The paper presents the design details and performance of the spectrometer. The instrument employs a white‑pupil design with a fused‑silica prism Ross disperser and a folded Schmidt camera feeding a 2048 × 2048 Tektronix CCD, and has been in regular use since April 1992. A high‑resolution cross‑dispersed echelle spectrometer covering 3400 Å–1 µm at R≈60 000 and S/N≈100 for stars down to magnitude 11 has been installed at the McDonald Observatory 2.7‑m telescope, requiring only two 1‑hour exposures to cover the full range.

Abstract

A new high-resolution cross-dispersed echelle spectrometer has been installed at the coude focus of the McDonald Observatory 2.7-m telescope.
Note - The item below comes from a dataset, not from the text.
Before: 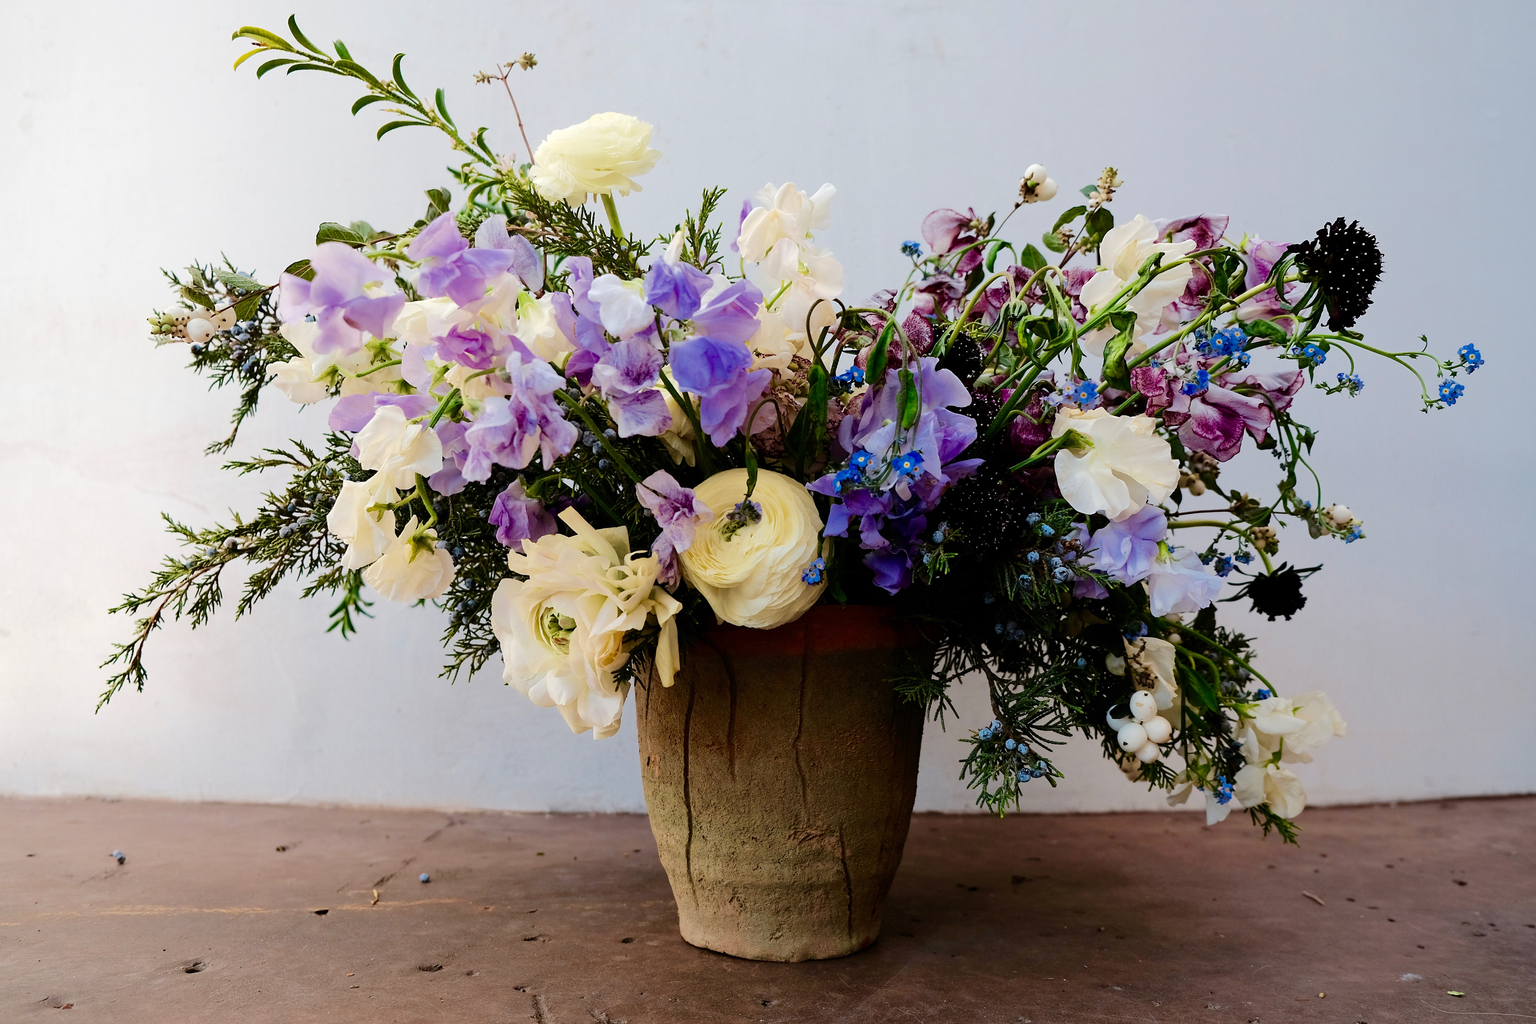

Its primary goal was to simultaneously gather spectra over as much of the spectral range 3400A to 1 micron as practical, at a resolution R = lambda/delta-lambda ≃ 60,000 with signal-to-noise ratio of ~100 for stars down to magnitude 11, using 1-hour exposures. In the instrument as built, two exposures are all that are needed to cover the full range. Featuring a white-pupil design, fused silica prism ross disperser, and folded Schmidt camera with a Tektronix 2048 X 2048 CCD used at either of two foci, it has been in regularly-scheduled operation since April 1992. Design details and performance will be described.